*** Records provided Section Begins ***
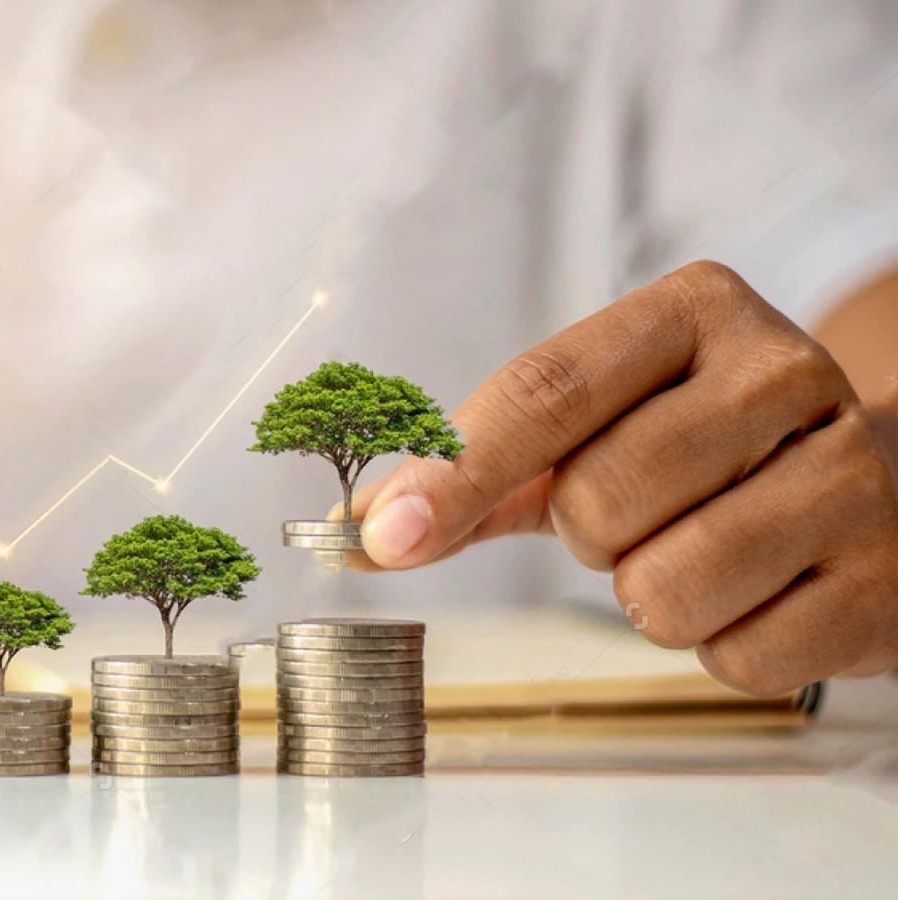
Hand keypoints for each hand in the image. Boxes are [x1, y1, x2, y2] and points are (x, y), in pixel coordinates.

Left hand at [339, 261, 897, 695]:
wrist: (884, 484)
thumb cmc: (706, 454)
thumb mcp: (598, 431)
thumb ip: (480, 475)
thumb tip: (360, 532)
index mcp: (693, 313)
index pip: (546, 390)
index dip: (455, 472)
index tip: (382, 535)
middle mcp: (783, 373)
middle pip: (597, 501)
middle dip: (590, 537)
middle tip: (641, 517)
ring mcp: (850, 476)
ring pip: (662, 590)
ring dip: (650, 597)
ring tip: (702, 551)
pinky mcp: (884, 580)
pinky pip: (735, 658)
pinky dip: (723, 646)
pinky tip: (764, 593)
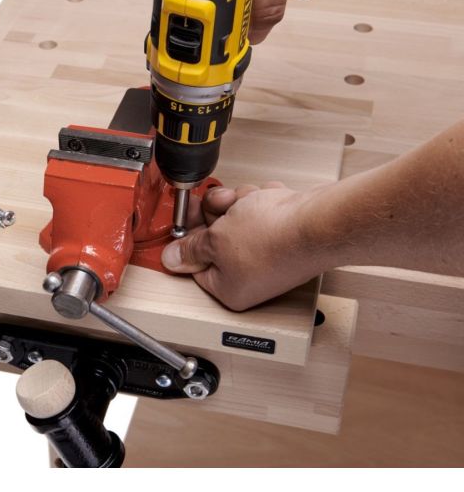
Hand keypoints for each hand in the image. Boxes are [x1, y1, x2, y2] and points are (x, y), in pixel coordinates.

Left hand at [163, 183, 328, 310]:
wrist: (319, 220)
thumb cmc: (272, 238)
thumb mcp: (214, 241)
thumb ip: (190, 249)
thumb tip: (172, 259)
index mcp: (230, 289)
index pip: (195, 265)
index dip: (186, 238)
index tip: (182, 219)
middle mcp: (251, 277)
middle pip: (215, 240)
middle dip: (216, 215)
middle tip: (218, 204)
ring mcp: (269, 255)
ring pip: (236, 221)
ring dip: (238, 204)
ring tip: (247, 203)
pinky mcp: (283, 234)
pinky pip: (258, 213)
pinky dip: (261, 202)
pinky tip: (269, 202)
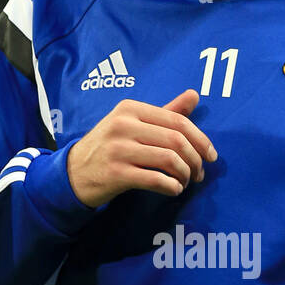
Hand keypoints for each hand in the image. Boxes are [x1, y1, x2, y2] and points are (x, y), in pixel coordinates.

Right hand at [66, 88, 216, 208]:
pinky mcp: (115, 173)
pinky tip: (173, 189)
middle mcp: (123, 125)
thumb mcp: (132, 122)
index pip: (177, 121)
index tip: (211, 155)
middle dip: (195, 160)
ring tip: (185, 182)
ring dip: (185, 174)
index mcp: (130, 108)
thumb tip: (195, 95)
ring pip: (169, 160)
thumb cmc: (109, 146)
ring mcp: (118, 149)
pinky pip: (155, 180)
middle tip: (199, 173)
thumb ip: (165, 111)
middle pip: (176, 140)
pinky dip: (171, 187)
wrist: (73, 172)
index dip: (200, 139)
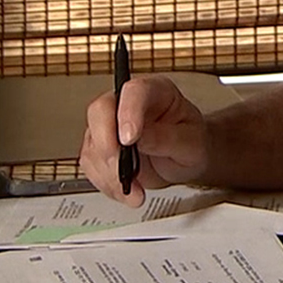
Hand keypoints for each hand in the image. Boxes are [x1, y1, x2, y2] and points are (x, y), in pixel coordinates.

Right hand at [79, 75, 207, 205]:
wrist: (186, 160)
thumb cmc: (191, 142)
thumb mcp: (190, 142)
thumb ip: (166, 138)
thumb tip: (140, 137)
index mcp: (155, 91)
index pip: (134, 92)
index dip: (128, 113)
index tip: (129, 139)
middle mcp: (127, 103)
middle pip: (100, 111)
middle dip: (107, 145)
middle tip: (122, 170)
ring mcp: (111, 124)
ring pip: (92, 143)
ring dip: (109, 173)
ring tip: (135, 190)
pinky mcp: (101, 147)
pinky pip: (91, 164)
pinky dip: (106, 183)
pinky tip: (127, 191)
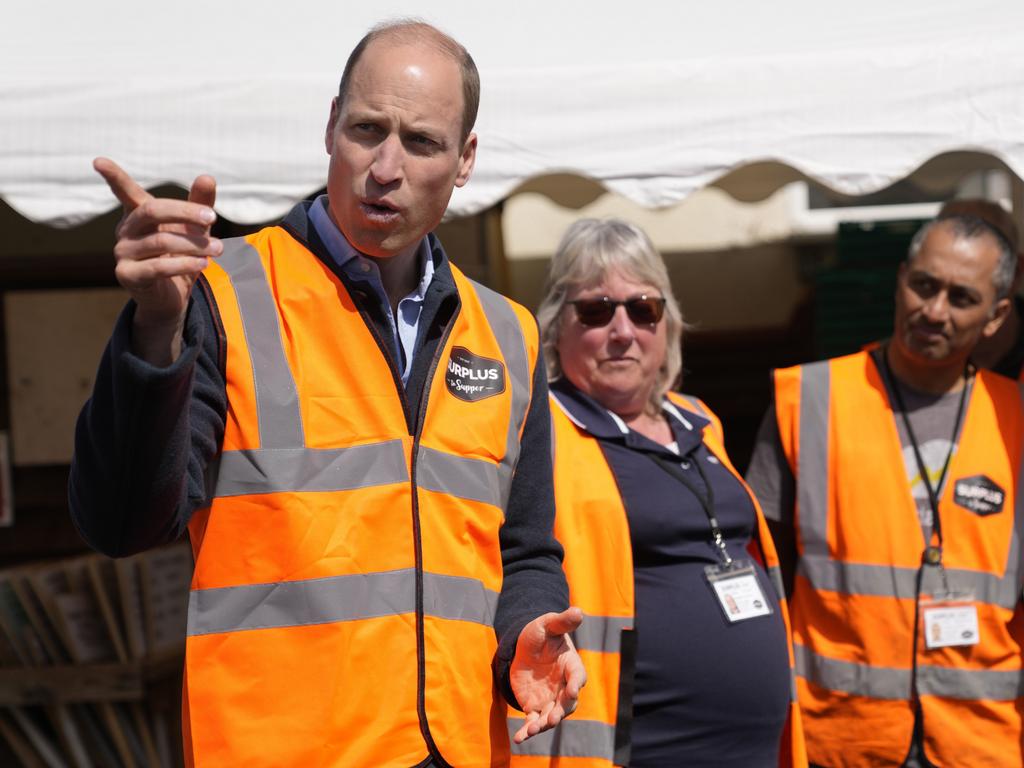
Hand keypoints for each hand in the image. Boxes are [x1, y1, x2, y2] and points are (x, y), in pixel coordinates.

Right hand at [94, 157, 219, 364]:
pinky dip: (184, 264)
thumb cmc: (181, 255)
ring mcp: (123, 253)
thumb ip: (200, 205)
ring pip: (160, 241)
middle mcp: (125, 230)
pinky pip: (157, 267)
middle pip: (152, 211)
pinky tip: (204, 264)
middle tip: (213, 217)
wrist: (172, 298)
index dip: (113, 176)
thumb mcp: (195, 229)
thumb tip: (207, 177)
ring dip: (194, 245)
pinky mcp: (127, 275)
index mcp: (138, 215)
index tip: (98, 161)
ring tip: (219, 249)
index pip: (124, 191)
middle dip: (185, 212)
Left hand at [508, 606, 585, 743]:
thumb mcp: (547, 624)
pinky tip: (520, 738)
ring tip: (534, 729)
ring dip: (544, 724)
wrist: (523, 648)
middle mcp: (564, 686)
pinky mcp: (535, 707)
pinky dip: (528, 730)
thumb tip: (579, 611)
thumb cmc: (540, 635)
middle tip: (553, 718)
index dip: (576, 683)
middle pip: (567, 703)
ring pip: (551, 716)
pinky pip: (534, 721)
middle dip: (560, 711)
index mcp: (571, 665)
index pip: (578, 676)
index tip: (573, 689)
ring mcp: (551, 699)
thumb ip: (562, 621)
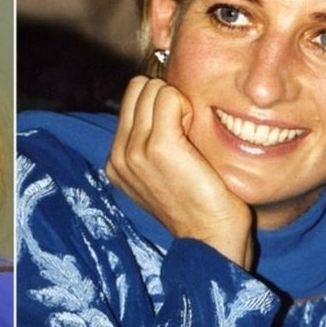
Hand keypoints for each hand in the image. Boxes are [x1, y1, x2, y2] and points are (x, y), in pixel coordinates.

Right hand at [105, 76, 253, 268]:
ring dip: (176, 103)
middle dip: (164, 99)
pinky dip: (187, 107)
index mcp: (115, 162)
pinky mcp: (158, 146)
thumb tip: (162, 101)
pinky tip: (195, 135)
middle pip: (137, 88)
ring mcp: (134, 150)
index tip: (176, 132)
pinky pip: (169, 96)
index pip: (130, 100)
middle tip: (184, 130)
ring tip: (189, 135)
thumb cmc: (197, 205)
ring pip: (152, 89)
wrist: (210, 238)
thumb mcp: (160, 175)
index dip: (157, 106)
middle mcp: (118, 155)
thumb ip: (149, 144)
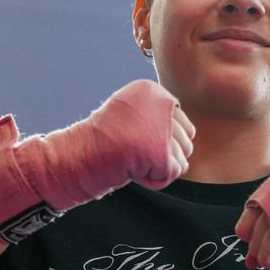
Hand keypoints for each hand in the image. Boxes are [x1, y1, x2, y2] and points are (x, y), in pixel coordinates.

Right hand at [0, 80, 193, 240]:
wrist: (79, 154)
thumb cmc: (102, 139)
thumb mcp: (130, 114)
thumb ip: (156, 115)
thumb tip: (190, 133)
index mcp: (153, 90)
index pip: (185, 125)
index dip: (163, 142)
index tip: (136, 141)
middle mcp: (161, 104)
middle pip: (187, 143)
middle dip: (164, 156)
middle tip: (135, 153)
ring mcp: (162, 129)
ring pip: (183, 159)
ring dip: (160, 167)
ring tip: (134, 159)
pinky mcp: (161, 153)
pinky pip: (173, 174)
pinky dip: (156, 179)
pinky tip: (134, 170)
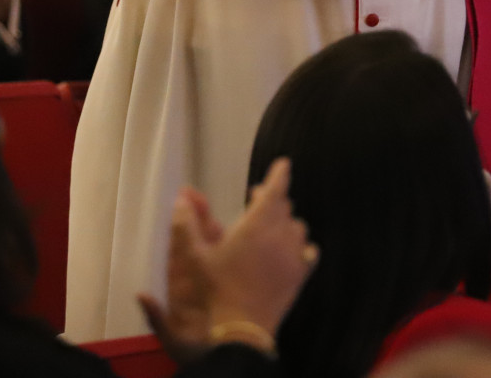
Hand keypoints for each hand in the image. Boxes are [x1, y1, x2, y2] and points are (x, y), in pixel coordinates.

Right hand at [139, 158, 315, 359]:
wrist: (241, 328)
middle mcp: (279, 236)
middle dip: (272, 200)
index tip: (283, 163)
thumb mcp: (194, 257)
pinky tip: (294, 252)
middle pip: (284, 207)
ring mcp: (293, 257)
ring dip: (286, 223)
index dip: (280, 174)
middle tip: (257, 201)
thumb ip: (186, 225)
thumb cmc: (216, 289)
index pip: (275, 191)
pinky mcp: (299, 276)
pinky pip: (309, 253)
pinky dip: (302, 247)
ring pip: (297, 228)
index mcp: (255, 226)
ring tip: (272, 228)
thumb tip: (180, 199)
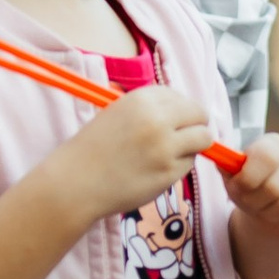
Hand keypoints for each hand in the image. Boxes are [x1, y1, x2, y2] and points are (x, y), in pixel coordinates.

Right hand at [61, 85, 211, 221]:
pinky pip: (189, 163)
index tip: (175, 120)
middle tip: (186, 136)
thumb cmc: (93, 148)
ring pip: (203, 139)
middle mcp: (157, 119)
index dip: (181, 109)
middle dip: (197, 125)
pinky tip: (158, 169)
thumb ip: (150, 109)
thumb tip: (184, 110)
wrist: (75, 182)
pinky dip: (179, 166)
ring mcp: (165, 146)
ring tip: (173, 153)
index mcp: (142, 99)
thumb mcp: (118, 113)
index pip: (181, 97)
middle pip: (200, 114)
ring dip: (193, 145)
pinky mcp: (169, 172)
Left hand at [227, 131, 278, 278]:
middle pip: (276, 187)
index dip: (249, 178)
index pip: (266, 157)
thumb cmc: (247, 188)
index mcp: (273, 144)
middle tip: (251, 204)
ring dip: (270, 215)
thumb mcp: (231, 176)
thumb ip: (225, 165)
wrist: (268, 209)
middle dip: (256, 203)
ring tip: (265, 212)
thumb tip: (216, 155)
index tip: (239, 187)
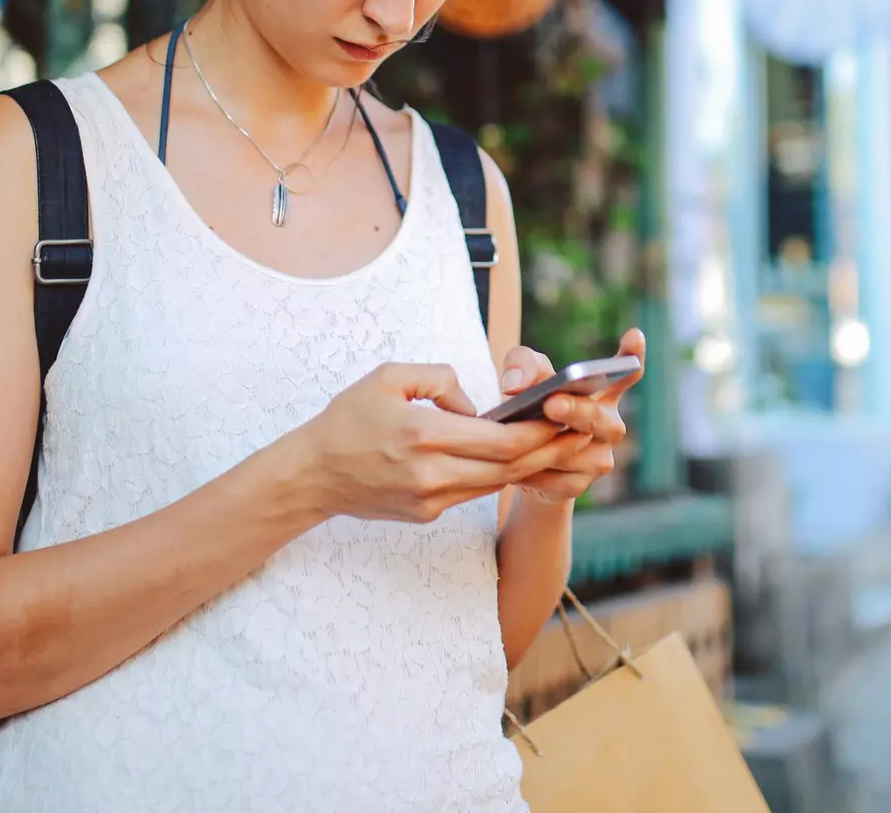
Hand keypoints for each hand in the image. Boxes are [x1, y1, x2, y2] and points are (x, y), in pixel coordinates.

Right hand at [288, 363, 566, 522]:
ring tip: (556, 445)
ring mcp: (430, 500)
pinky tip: (514, 459)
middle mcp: (431, 474)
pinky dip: (496, 475)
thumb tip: (476, 403)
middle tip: (577, 435)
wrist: (313, 474)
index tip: (563, 417)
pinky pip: (472, 492)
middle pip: (509, 468)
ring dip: (529, 466)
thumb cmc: (349, 419)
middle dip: (548, 451)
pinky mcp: (427, 514)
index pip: (501, 440)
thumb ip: (441, 380)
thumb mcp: (390, 377)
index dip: (539, 432)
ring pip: (495, 484)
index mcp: (424, 435)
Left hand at [495, 330, 644, 505]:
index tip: (634, 335)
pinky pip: (554, 479)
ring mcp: (600, 458)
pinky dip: (531, 471)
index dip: (633, 356)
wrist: (521, 463)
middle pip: (599, 419)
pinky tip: (512, 466)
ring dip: (543, 446)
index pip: (626, 373)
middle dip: (576, 411)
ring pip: (574, 453)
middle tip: (552, 403)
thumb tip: (516, 384)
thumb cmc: (530, 408)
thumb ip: (522, 365)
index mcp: (603, 393)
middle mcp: (610, 425)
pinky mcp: (579, 485)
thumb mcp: (523, 378)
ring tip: (515, 438)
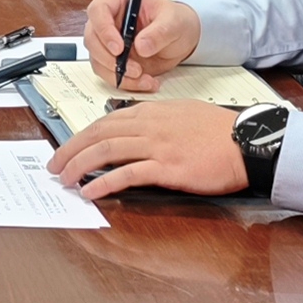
*** Records provided Section Ends ***
Output exactly the stretch of the listing that begins at the line containing "thumb mcp: (598, 431)" and ends at the line containing "pinky tip: (269, 202)", both kept. Omit pictures and everything else.

:: Output below ::
thumb mcp: (598, 431)
thumb ip: (480, 475)
thumb tip: (360, 532)
index mcp: (693, 313)
index pip: (546, 390)
index dip: (455, 472)
index tip: (382, 535)
middle mcp: (783, 373)
middle pip: (597, 501)
middle dip: (590, 537)
middle tip: (641, 517)
ring mcp: (850, 476)
ring pip: (662, 590)
ring dip: (650, 597)
ring tip: (702, 551)
pinky mcp: (884, 580)
pinky pip: (735, 658)
pinky dip: (723, 646)
pinky tip: (764, 593)
Hand keypoints for each hand in the image. Boxes are [x1, y1, x2, y2] and points are (x, y), in pixel coordinates.

Left hand at [163, 183, 328, 310]:
wrist: (319, 220)
thumb cmc: (272, 238)
thumb mcp: (214, 241)
thumb ip: (190, 249)
thumb tip: (172, 259)
index mcp: (230, 289)
index pip: (195, 265)
index dip: (186, 238)
index tip: (182, 219)
middle mcp: (251, 277)
middle pip: (215, 240)
middle dip: (216, 215)
middle tip: (218, 204)
ring mcp: (269, 255)
ring pip: (236, 221)
ring dip: (238, 204)
ring tip: (247, 203)
pinky mcp: (283, 234)
pinky pip: (258, 213)
pinky dip: (261, 202)
pinky tip: (269, 202)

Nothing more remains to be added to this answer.